Gospel & Reflection for the First Sunday of Advent.
Luke 21:25-28,34-36
Jesus said to his disciples: ‘There will be signs in the sun and moon and stars; on earth nations in agony, bewildered by the clamour of the ocean and its waves; men dying of fear as they await what menaces the world, for the powers of heaven will be shaken. And then they will see the Son of Man coming in a cloud with power and great glory. When these things begin to take place, stand erect, hold your heads high, because your liberation is near at hand.
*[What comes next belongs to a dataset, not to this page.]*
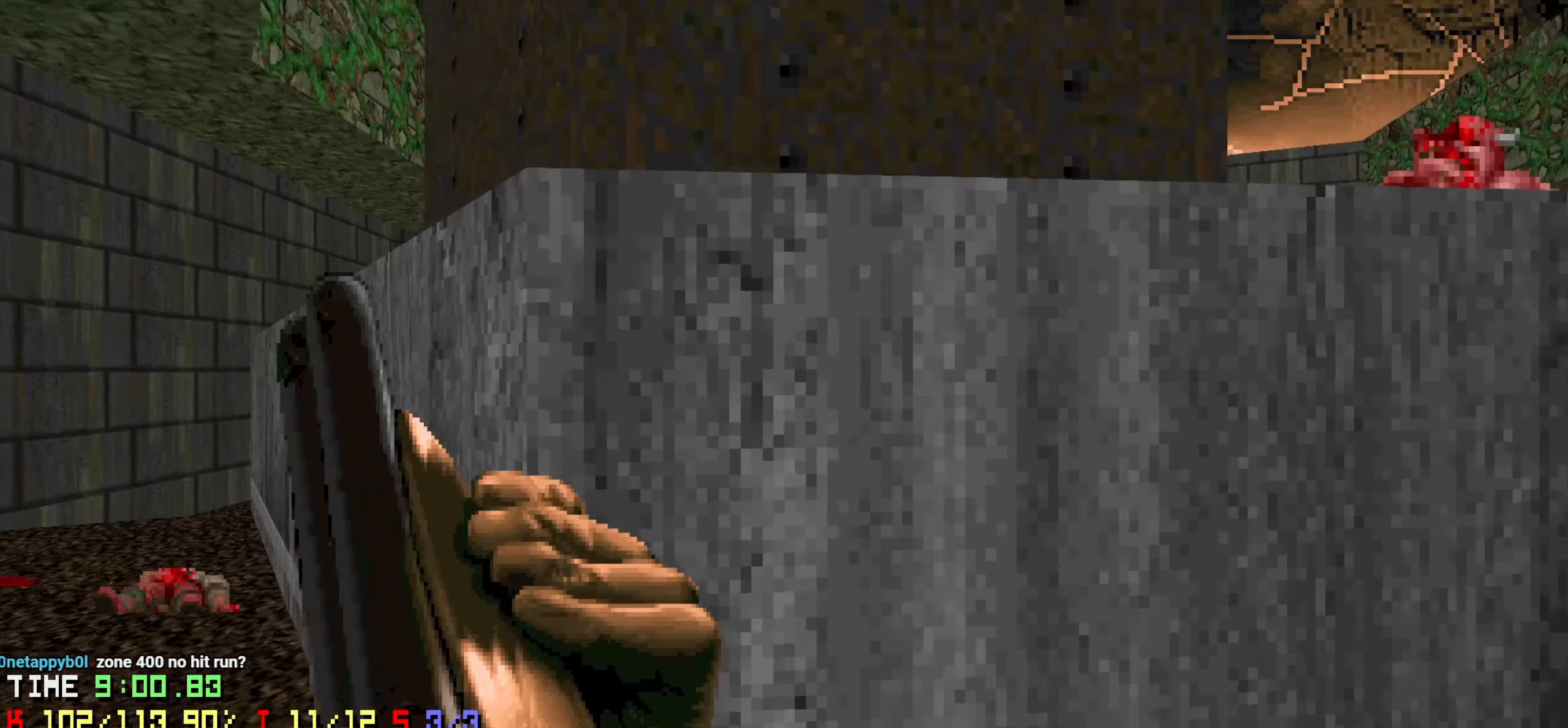
{"keys": [], "mouse": [], "mouse_move": "up-right", "events": [[100, "d", "down"], [133, "d", "up"], [266, "d", "down"], [266, "w", "down"], [316, "d", "up"], [500, "w", "up"]]}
‘Watch yourselves, or your hearts will be coarsened with debauchery and drunkenness and the cares of life, and that day will be sprung on you suddenly, like a trap. For it will come down on every living man on the face of the earth. Stay awake, praying at all times for the strength to survive all that is going to happen, and to stand with confidence before the Son of Man.’
Reflection
Friends, two years ago, Pope Francis canonised a Frenchman by the name of Charles de Foucauld. Saint Charles was a French aristocrat, born in 1858. During his adventurous life, he was first a Cavalry Officer in the French Army, then he became an explorer and geographer. During this time, he described himself as ‘a young man in the world, without God.’ After a number of years, he found himself back home in France and in the company of people who were intelligent, virtuous, and highly Christian. Even though he was not a believer, he started going to Church and it was the only place where he felt at ease and he would spend long hours there repeating the prayer: “My God, if you exist, allow me know you!”
Following a pilgrimage to the Holy Land, where he stayed over a Christmas season, his life was changed, and he wished to live a life reflecting Christ whom he finally came to know and feel while in Bethlehem that Christmas. It led Charles to become a Trappist Monk. However, he left the Trappist Order to follow a life of solitary prayer back in the Holy Land. In 1901 he was ordained a Priest and became a hermit, living among the Tuareg Tribe in Algeria’s Sahara Desert. He gained the sincere respect of the local Tuareg tribe, who while Muslim themselves, still saw Charles’ holiness and peacefulness and they responded to it. However, on the evening of December 1, 1916, marauding bandits killed him.
Unknown in his own lifetime, his writings and spirituality led to the founding of two congregations of Religious Brothers and Sisters in his name and there is many Charles de Foucauld Prayer Groups around the world. The essence of his spirituality can be summed up in his own words when he wrote: ‘I would like to be sufficiently good, so that people would say: “If such is the servant, what must the master be like?”’
Reflecting on St. Charles after his beatification, Pope Francis described him as a person who moved from “attraction to Jesus to imitation of Jesus.” He said that Charles “fell head over heals” for Jesus. He lost his heart to Christ.
Gathering on this first Sunday of Advent, we remind ourselves that Advent is our time to make a similar journey to that of St. Charles de Foucauld. Advent is a the time given to all Christians where we too move from attraction to imitation of Christ. We give ourselves the space to give our hearts to Christ once more, grateful for all that He has done and continues to do in our lives.
Advent and Christmas should help us all to capture Christ in a real and meaningful way; to capture our faith in Him and our willingness to live by His example. Christ invites us over these weeks, to be ‘sufficiently good’ so that others recognise Him in and through us. So, what better hope could any of us have over these weeks of Advent, but that we shall continually fall head over heals for Christ, and that by meeting us, others will catch a glimpse of the Master.
I pray that I could be such a person.